Pesäpallo (Finnish baseball) – JymyJussit & Seinäjoen Maila-Jussit
Don’t be fooled that, if you know American baseball, then you know the Finnish version. They may share a common ancestry but evolution has taken them in different directions. There are a couple of useful links below in English which will help you understand the rules, but my favourite is that the outfield is not enclosed. This means that a ball can run along the ground, off the playing field and is still ‘in play’. I’ve seen games where the ball has rolled out of the ground, across a parking lot and into someone’s front garden. All the while being frantically chased by the fielding team, as the batting team rack-up a few valuable runs.

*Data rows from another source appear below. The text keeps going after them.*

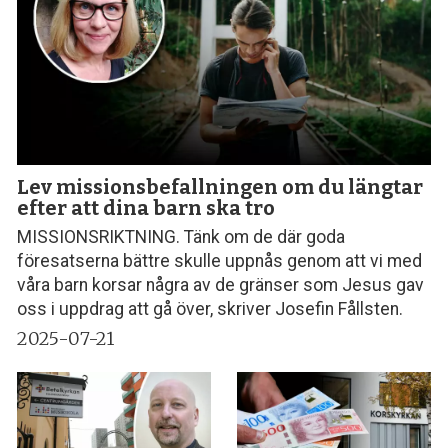
Lev missionsbefallningen om du längtar
efter att dina barn ska tro
MISSIONSRIKTNING. Tänk om de där goda
föresatserna bättre skulle uppnås genom att vi med
våra barn korsar några av de gränser som Jesus gav
oss i uppdrag att gå över, skriver Josefin Fållsten.
2025-07-21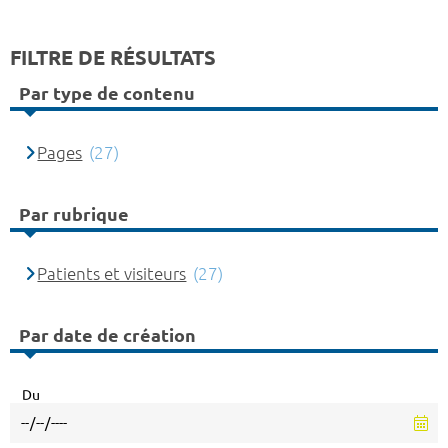
FILTRE DE RÉSULTATS
Par type de contenu
Pages
(27)
Par rubrique
Patients et visiteurs
(27)
Par date de création
Du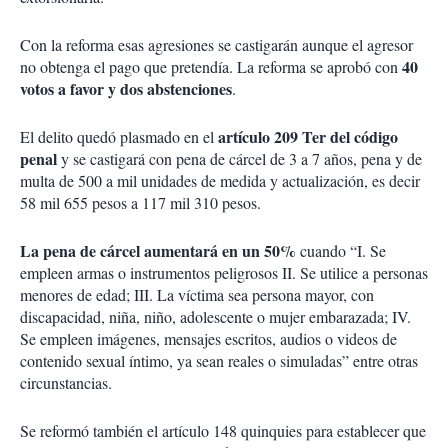
Con la reforma esas agresiones se castigarán aunque el agresor
40
no obtenga el pago que pretendía. La reforma se aprobó con
votos a favor y dos abstenciones
.
artículo 209 Ter del código
El delito quedó plasmado en el
penal
y se castigará con pena de cárcel de 3 a 7 años, pena y de
multa de 500 a mil unidades de medida y actualización, es decir
58 mil 655 pesos a 117 mil 310 pesos.
La pena de cárcel aumentará en un 50%
cuando “I. Se
empleen armas o instrumentos peligrosos II. Se utilice a personas
menores de edad; III. La víctima sea persona mayor, con
discapacidad, niña, niño, adolescente o mujer embarazada; IV.
Se empleen imágenes, mensajes escritos, audios o videos de
contenido sexual íntimo, ya sean reales o simuladas” entre otras
circunstancias.
Se reformó también el artículo 148 quinquies para establecer que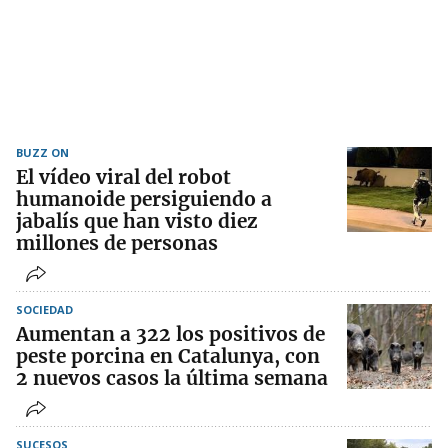
BUZZ ON
El vídeo viral del robot
humanoide persiguiendo a
jabalís que han visto diez
millones de personas
SOCIEDAD
Aumentan a 322 los positivos de
peste porcina en Catalunya, con
2 nuevos casos la última semana
SUCESOS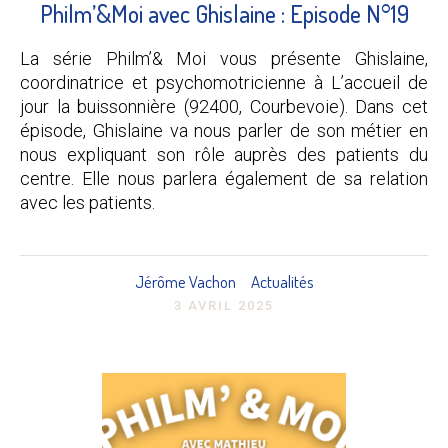
Philm’&Moi avec Ghislaine : Episode N°19
La série Philm’& Moi vous présente Ghislaine,
coordinatrice et psychomotricienne à L’accueil de
jour la buissonnière (92400, Courbevoie). Dans cet
épisode, Ghislaine va nous parler de son métier en
nous expliquant son rôle auprès des patients du
centre. Elle nous parlera également de sa relation
avec les patients.
Jérôme Vachon
Actualités
3 AVRIL 2025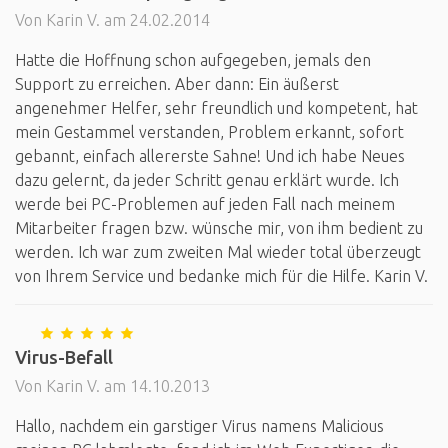
Von Karin V. am 24.02.2014
Hatte die Hoffnung schon aufgegeben, jemals den
Support zu erreichen. Aber dann: Ein äußerst
angenehmer Helfer, sehr freundlich und kompetent, hat
mein Gestammel verstanden, Problem erkannt, sofort
gebannt, einfach allererste Sahne! Und ich habe Neues
dazu gelernt, da jeder Schritt genau erklärt wurde. Ich
werde bei PC-Problemen auf jeden Fall nach meinem
Mitarbeiter fragen bzw. wünsche mir, von ihm bedient zu
werden. Ich war zum zweiten Mal wieder total überzeugt
von Ihrem Service und bedanke mich für die Hilfe. Karin V.
Virus-Befall
Von Karin V. am 14.10.2013
Hallo, nachdem ein garstiger Virus namens Malicious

There are a couple of top-level teams to watch in Seinäjoki; the men’s team JymyJussit and the women’s team Seinäjoen Maila-Jussit or SMJ. Both teams play games at the Ilkka Areena in Seinäjoki, approx 2 km from the town centre, with tickets prices starting at 14€. This imposing, concrete stadium stands tall in the local skyline and gives a great view of the game while you’re trying to figure out what exactly is going on out on the field. My neighbour, Tommi Veistola, took me to my first game and had a list of baseball terms with English translations so he could explain more easily. Maybe you could find yourself a Finn to do the same thing for your first game?
YouTube search results: Finnish baseball, English
American Football – Seinäjoki Crocodiles
Now this IS more like the traditional American game. American Football in Finland does not attract huge crowds, but there are almost 40 teams in almost as many towns, from Rovaniemi in Lapland to Turku in the South. There may be only seven teams in the semi-professional, top-level Maple League, but there are a couple of reasons to highlight the Crocodiles. Firstly, the men’s team now plays home games at OmaSp Stadion, so the matchday experience is now improved, and tickets start at 10€ or 30€ for a six-game season ticket (Crocodiles ticket shop). The women’s team plays at the nearby Jouppilanvuoren tekonurmi. Secondly, Crocodiles have a thriving youth set-up for boys and girls, a great summer activity for the ice hockey players. You’ll be sure to see the bright green logo around town on the future generation of ‘Crocodiles’.